We pity the serving staff, having to peddle this stuff with a straight face: ‘I’m sorry but the squid starter isn’t available – our chef’s iPad charger cable is broken. I can recommend the crab cakes though, they’re served on a vintage Nintendo Donkey Kong.’
Regardless of the doubters, Spence’s work is far from over. He is also working towards high-tech augmented reality dining experiences. With his lab partner in Japan, for example, he has shown how wearing a virtual reality headset can change your experiences with food, from making your runny ketchup appear thicker to adding virtual creamer to your coffee. “Those visual appearances just change the expectation you have about your food and then hence your taste experience,” he explains.

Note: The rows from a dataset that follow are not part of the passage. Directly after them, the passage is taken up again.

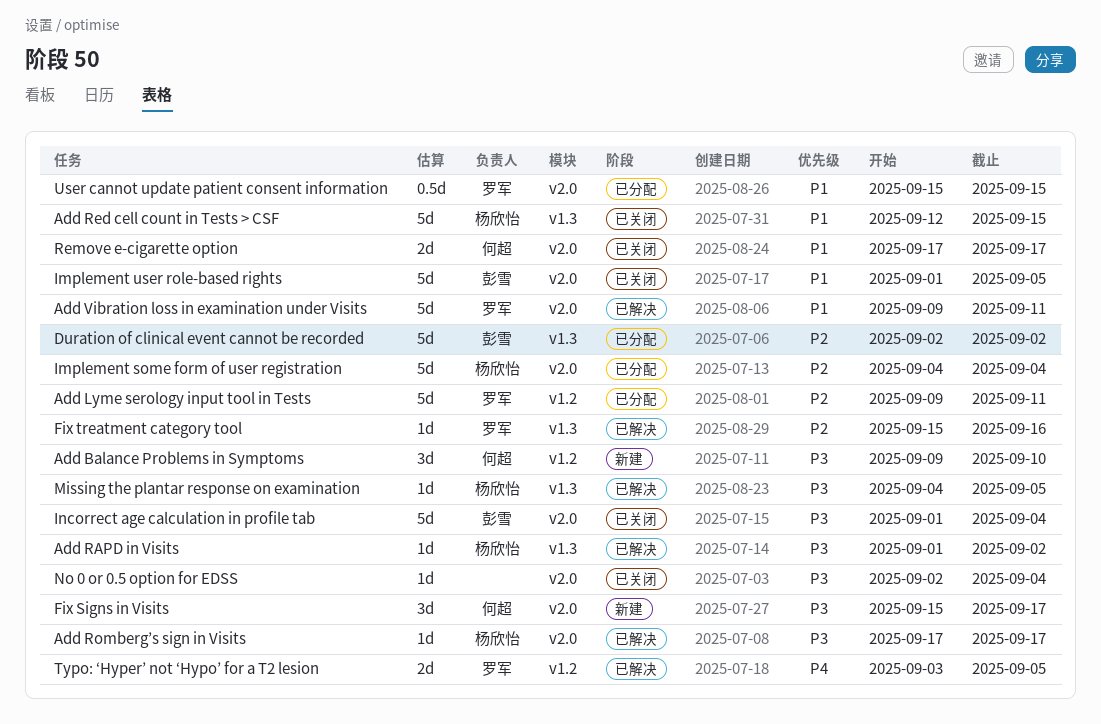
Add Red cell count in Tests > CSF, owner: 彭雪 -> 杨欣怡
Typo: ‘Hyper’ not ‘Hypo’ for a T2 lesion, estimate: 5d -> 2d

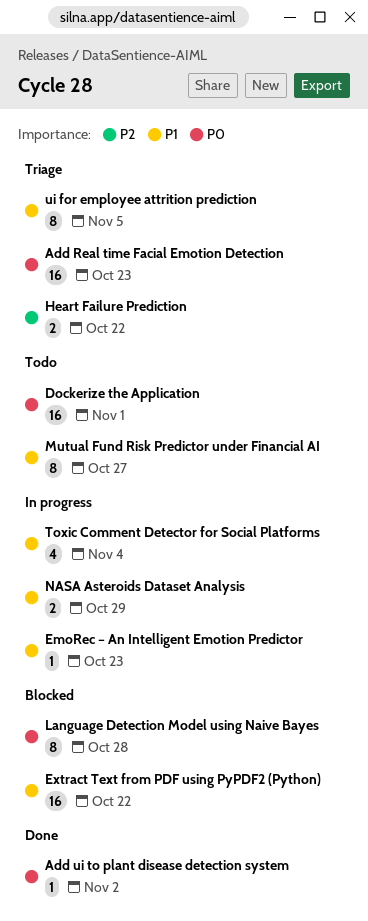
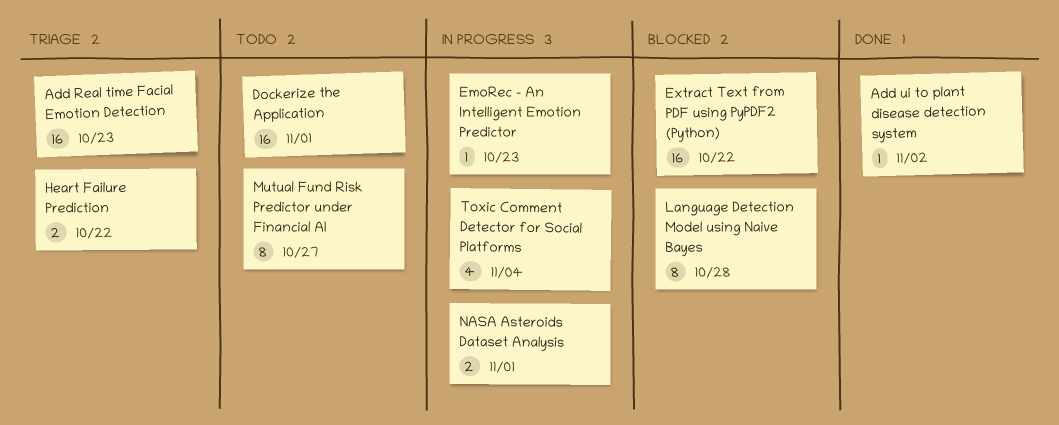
NASA Asteroids Dataset Analysis, due: Oct 29 -> Nov 1
ui for employee attrition prediction: present -> none

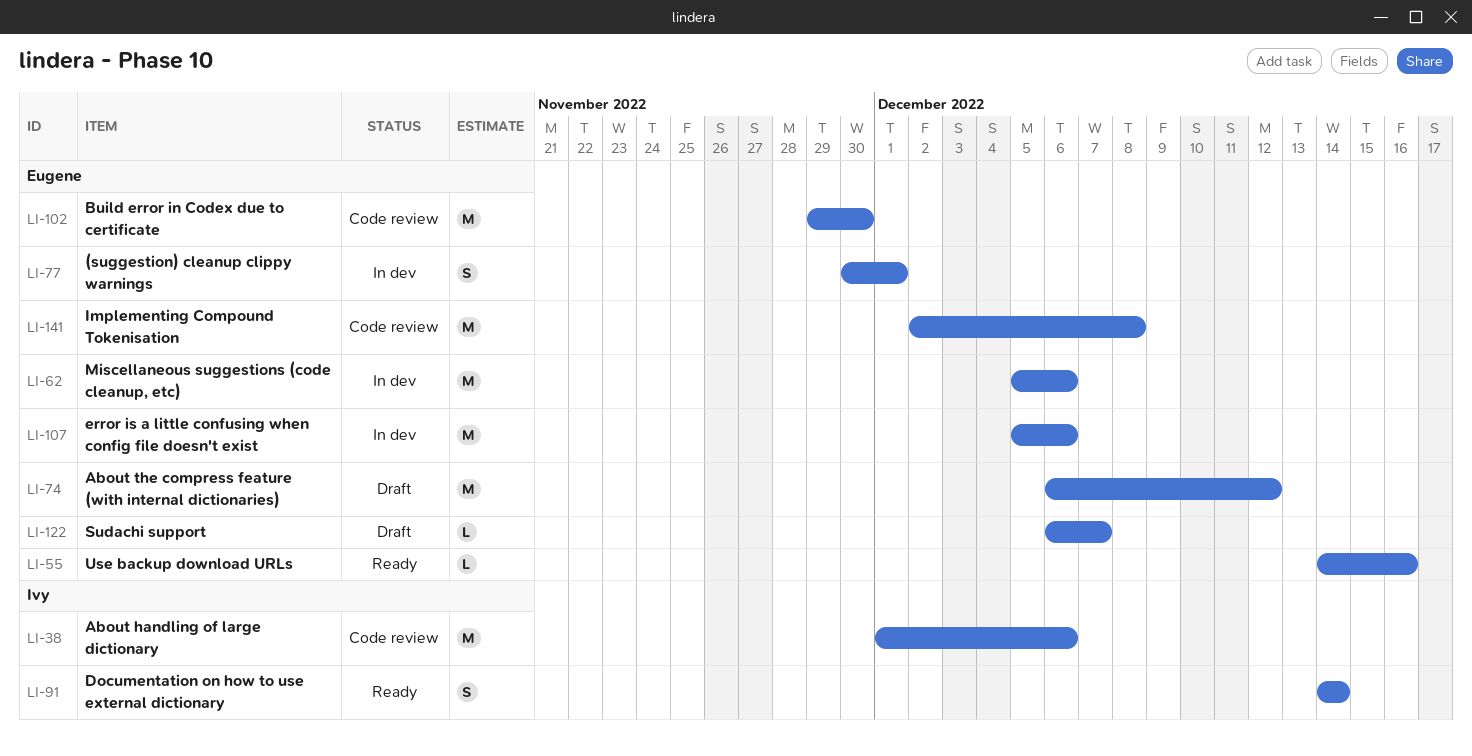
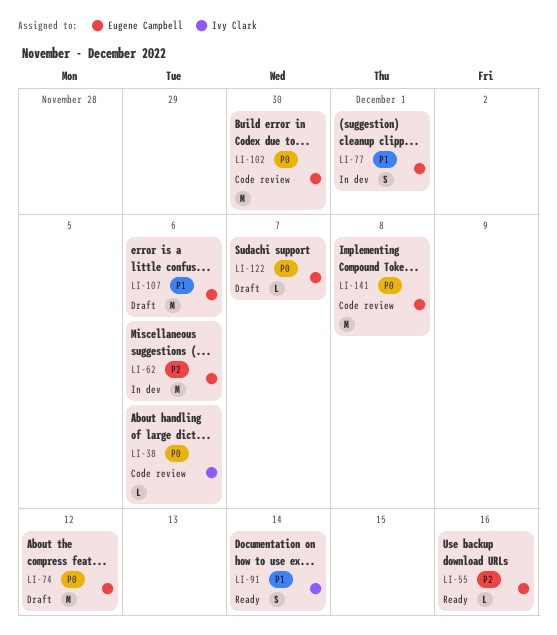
LI-38, estimate: M -> L
LI-107, status: In dev -> Draft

Virtual steam can make food seem hotter, unappetisingly green food can become a pleasant pink.
Still, Spence hopes his work will be accessible for everyone in the home (“some of the best technology around is in our pockets.”) So next time you serve your spag bol, why not use your iPad as a plate?
“The notion that you must not play with your food needs to be broken down,” says Spence, who admits it will take work for his vision to be implemented across the country. “Of course it raises some questions, probably a steak isn’t going to be easy to cut into… maybe it’s better for finger food or canapes.”
Charles Spence will be revealing more details of his project, The Un-Instagrammable Dish, during his London Food Tech Week keynote speech Playing Mind Games with Your Food on Tuesday October 31, 2017.